De los cajones saca álbumes y va narrando: "Empecé a hacer fotos por las puestas de sol. Me encantan. Seguí con las olas dinámicas, ¿ves? Después, la familia ". Un río de escenas y matices. Y siempre la madre: "La Begún , la llamaba yo. Un día, un cura del Opus me quiso meter mano en el colegio, se lo conté y ella agarró su estola, su anillo rosa de Francia, llegó y dijo: '¿Está el director? ¿Que no puede bajar? No importa, ya puedo subir yo'. Y allá que fue y le dio un bofetón al cura y le soltó: 'Se puede ser lo maricón que se quiera, pero no tocar a un niño'. Agarró su estola, al chófer y volvió a casa ".
De aquí a otro tema: su profesión.
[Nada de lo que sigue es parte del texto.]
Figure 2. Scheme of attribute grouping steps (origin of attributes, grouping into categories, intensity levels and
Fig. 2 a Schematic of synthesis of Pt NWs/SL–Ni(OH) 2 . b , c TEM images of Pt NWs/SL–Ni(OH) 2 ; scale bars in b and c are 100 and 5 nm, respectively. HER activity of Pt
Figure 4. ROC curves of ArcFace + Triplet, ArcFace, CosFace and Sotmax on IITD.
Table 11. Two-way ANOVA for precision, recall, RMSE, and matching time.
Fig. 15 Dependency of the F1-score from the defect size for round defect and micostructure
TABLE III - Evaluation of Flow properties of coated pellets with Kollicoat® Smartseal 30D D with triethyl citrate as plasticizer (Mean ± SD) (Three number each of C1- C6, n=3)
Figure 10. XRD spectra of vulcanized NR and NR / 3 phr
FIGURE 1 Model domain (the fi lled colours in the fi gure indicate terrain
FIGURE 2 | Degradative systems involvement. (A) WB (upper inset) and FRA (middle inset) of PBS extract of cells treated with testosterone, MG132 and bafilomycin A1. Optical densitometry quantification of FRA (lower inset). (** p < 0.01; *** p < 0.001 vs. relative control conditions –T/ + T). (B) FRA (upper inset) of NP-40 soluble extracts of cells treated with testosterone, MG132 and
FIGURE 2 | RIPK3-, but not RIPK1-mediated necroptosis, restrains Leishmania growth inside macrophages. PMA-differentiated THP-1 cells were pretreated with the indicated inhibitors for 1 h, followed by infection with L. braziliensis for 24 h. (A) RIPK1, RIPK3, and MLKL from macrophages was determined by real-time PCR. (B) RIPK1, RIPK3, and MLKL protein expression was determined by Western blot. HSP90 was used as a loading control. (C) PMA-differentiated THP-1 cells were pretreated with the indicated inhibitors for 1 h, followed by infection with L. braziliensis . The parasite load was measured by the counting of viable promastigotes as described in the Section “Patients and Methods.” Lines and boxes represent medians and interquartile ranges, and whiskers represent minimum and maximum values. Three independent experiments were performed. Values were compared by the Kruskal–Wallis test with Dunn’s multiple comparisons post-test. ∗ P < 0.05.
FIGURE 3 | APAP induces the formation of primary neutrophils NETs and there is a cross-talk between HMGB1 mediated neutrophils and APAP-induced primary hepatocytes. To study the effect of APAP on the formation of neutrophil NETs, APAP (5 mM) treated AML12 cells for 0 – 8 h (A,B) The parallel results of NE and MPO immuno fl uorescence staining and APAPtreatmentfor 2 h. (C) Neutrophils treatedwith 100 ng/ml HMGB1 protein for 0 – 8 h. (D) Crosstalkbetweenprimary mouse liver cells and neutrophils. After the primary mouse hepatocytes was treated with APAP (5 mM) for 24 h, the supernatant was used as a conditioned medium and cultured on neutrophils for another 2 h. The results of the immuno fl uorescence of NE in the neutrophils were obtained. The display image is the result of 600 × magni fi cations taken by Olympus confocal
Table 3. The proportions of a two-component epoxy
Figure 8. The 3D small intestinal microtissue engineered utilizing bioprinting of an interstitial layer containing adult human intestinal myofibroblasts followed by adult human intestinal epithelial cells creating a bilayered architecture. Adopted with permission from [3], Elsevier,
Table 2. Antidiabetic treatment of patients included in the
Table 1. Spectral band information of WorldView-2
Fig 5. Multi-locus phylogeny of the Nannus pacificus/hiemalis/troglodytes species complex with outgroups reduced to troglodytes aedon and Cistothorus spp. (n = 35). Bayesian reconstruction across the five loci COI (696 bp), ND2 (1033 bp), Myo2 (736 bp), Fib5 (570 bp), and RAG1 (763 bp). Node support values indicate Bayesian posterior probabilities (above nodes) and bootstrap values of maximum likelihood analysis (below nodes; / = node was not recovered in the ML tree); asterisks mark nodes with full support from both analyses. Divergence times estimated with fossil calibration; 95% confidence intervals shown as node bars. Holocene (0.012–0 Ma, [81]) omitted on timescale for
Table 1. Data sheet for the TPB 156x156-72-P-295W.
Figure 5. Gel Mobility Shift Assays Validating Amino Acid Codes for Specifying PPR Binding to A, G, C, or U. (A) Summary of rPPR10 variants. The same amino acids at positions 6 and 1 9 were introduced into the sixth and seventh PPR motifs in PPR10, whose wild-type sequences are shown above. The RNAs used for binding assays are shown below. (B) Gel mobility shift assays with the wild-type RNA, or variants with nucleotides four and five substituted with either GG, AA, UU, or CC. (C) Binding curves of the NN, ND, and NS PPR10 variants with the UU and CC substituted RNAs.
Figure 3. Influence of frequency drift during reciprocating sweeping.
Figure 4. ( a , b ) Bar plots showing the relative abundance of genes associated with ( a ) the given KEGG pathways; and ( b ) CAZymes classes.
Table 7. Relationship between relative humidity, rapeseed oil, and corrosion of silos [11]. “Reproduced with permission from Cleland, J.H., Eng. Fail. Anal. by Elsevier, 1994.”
De cómo sabe piano de oído ("en la familia todos sabían"), de que trabajó siete años en el hotel Ritz, en los ochenta; de que ahora casi no toca, pero en el hotel Atocha le dejan ir cuando desee y allí resuena su hit, la música de Casablanca. Y se le alegra la cara a este hombre de ojos claros, vivos, piel transparente, cuerpo, dice, ya muy afectado: "El que ideó esto de envejecer sabía lo que hacía; lo hizo con muy mala leche". Que nos damos cuenta tarde de haber desaprovechado el pasado. Que nos dejamos engañar por el poder y la soberbia de la juventud: "Ese tiempo en que lo tienes todo y ni cuenta te das".